Poulbere adds in a research note: "By taking control of Neuf Cegetel, SFR is in a position to develop synergies from being the number two operator on both the fixed market and the mobile market... It is also in a much better position to develop strategies around fixed-mobile convergence, from bundles of fixed and mobile services to more innovative products such as femtocells."
Now market attention will turn to the French market's No. 3 players -- Bouygues Telecom , with 8.9 million mobile customers, and Iliad (Euronext: ILD), which has nearly 2.8 million broadband customers. (See Bouygues Reports Q3 and Iliad Reports Q3.)

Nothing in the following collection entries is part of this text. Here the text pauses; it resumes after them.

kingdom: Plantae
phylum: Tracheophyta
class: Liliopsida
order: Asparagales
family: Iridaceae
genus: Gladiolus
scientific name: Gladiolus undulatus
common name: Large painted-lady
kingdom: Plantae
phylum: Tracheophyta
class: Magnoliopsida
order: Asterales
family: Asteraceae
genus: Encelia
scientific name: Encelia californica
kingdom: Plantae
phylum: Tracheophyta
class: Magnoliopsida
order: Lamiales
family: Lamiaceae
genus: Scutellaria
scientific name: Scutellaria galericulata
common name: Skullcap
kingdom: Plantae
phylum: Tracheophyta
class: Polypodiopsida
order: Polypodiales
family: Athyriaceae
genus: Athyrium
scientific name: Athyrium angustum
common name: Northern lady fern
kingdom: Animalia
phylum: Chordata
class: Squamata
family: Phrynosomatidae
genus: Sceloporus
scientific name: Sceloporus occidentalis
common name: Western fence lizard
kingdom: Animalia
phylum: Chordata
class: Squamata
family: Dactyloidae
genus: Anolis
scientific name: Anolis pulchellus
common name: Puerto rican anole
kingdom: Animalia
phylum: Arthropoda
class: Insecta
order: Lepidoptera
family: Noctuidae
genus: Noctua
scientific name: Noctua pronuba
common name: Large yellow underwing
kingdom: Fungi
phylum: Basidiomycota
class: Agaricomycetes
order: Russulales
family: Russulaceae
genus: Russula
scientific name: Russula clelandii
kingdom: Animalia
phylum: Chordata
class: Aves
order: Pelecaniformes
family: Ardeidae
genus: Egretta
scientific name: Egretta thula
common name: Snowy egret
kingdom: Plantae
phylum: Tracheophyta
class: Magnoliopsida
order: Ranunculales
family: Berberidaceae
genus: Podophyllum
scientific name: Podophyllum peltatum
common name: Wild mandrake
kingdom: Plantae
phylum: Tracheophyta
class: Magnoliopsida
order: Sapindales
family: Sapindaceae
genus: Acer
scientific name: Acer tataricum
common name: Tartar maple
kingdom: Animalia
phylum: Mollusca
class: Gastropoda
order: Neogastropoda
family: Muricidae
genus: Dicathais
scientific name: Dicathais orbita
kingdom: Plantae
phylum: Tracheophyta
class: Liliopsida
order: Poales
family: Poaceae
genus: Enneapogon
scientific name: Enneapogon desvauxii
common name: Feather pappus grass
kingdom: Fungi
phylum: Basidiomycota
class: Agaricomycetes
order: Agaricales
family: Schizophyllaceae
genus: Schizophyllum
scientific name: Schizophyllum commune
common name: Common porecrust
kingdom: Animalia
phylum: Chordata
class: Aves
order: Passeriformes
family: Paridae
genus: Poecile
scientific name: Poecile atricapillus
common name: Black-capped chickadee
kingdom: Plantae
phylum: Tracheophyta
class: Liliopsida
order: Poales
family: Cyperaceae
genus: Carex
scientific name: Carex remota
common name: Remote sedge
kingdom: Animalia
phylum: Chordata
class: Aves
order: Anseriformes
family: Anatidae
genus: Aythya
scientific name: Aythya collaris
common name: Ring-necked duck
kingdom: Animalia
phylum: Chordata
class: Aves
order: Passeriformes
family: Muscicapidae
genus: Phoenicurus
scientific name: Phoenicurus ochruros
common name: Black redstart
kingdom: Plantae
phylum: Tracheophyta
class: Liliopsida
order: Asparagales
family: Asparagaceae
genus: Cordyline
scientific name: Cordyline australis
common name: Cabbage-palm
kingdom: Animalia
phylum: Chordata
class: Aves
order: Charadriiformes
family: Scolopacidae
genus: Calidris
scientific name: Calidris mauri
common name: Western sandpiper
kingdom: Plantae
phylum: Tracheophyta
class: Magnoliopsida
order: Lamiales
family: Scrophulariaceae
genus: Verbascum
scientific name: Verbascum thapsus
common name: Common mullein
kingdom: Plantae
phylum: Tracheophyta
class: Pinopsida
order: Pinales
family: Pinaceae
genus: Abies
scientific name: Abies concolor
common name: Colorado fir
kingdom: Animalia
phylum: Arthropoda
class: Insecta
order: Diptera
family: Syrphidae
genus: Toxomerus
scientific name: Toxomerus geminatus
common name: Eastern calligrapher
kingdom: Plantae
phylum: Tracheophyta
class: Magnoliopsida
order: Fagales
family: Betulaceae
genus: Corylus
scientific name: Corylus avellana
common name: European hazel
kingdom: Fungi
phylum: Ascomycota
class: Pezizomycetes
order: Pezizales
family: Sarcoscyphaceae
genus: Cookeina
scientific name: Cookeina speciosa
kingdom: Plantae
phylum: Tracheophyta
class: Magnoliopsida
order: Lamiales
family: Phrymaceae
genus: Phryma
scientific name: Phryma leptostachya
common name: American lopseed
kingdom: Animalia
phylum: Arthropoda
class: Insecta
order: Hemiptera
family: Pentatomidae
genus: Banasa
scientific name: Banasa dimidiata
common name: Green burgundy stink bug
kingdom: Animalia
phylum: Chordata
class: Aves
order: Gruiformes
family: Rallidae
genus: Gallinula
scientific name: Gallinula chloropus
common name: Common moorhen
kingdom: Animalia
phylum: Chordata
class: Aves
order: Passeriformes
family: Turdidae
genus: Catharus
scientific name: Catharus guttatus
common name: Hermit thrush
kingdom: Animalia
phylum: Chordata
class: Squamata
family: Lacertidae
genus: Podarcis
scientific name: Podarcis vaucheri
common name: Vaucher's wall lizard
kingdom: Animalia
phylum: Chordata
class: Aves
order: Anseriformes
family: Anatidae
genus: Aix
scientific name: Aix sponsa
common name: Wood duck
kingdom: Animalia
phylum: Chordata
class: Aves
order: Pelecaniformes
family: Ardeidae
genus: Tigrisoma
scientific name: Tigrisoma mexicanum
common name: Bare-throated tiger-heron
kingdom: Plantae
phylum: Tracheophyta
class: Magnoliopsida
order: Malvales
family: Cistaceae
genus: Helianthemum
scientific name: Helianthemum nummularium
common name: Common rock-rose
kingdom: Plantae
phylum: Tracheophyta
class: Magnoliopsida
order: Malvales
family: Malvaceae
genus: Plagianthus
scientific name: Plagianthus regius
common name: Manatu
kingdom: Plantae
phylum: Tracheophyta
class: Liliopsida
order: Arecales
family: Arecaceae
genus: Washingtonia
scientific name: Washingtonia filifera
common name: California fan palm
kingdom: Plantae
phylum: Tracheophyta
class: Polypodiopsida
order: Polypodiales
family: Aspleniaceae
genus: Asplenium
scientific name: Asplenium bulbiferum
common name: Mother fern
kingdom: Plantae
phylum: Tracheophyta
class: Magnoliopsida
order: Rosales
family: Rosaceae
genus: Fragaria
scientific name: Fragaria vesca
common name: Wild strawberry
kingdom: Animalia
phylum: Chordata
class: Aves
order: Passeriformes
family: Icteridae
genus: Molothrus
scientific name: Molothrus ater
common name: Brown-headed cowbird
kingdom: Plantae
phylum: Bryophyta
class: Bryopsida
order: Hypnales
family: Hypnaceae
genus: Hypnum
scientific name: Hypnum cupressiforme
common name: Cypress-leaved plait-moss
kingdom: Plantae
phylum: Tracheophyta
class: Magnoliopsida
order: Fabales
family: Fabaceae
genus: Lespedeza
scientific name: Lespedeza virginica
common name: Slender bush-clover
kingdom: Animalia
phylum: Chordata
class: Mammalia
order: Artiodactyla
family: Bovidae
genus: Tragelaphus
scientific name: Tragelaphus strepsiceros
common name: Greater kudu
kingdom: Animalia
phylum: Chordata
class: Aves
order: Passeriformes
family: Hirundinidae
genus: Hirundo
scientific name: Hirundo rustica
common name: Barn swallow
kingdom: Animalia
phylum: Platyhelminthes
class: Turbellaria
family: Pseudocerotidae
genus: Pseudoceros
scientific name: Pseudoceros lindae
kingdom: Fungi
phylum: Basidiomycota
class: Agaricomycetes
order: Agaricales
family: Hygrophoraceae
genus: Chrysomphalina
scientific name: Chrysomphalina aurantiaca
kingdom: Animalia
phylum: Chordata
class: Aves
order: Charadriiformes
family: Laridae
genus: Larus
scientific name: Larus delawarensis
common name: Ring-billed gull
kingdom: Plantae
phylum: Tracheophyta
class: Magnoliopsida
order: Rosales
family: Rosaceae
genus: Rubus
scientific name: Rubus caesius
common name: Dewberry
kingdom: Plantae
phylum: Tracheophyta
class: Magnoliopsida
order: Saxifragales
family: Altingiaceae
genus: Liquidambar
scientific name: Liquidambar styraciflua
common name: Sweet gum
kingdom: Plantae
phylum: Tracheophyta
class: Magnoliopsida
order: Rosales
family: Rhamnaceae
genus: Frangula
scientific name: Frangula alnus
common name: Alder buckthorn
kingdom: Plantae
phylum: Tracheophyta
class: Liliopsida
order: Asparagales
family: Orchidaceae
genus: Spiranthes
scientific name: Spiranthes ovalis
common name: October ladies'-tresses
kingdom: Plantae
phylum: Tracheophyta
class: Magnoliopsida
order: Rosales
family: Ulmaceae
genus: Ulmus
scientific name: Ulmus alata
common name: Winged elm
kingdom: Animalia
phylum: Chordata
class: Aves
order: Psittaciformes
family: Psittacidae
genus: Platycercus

Speculation they might become swept up in France's telecom consolidation craze has lifted Iliad's share price by 0.97, more than 1.3 percent, to 73.20 today. It has risen nearly 3.2 percent this week.
But while Iliad is a dedicated broadband services player, Bouygues Telecom is just one part of a large, diversified industrial group that's involved in the construction, property development, and roadworks sectors. Its investors have less of an appetite for telecom M&A -- the Bouygues group's share price has dipped by 1.9 percent today to 57.15.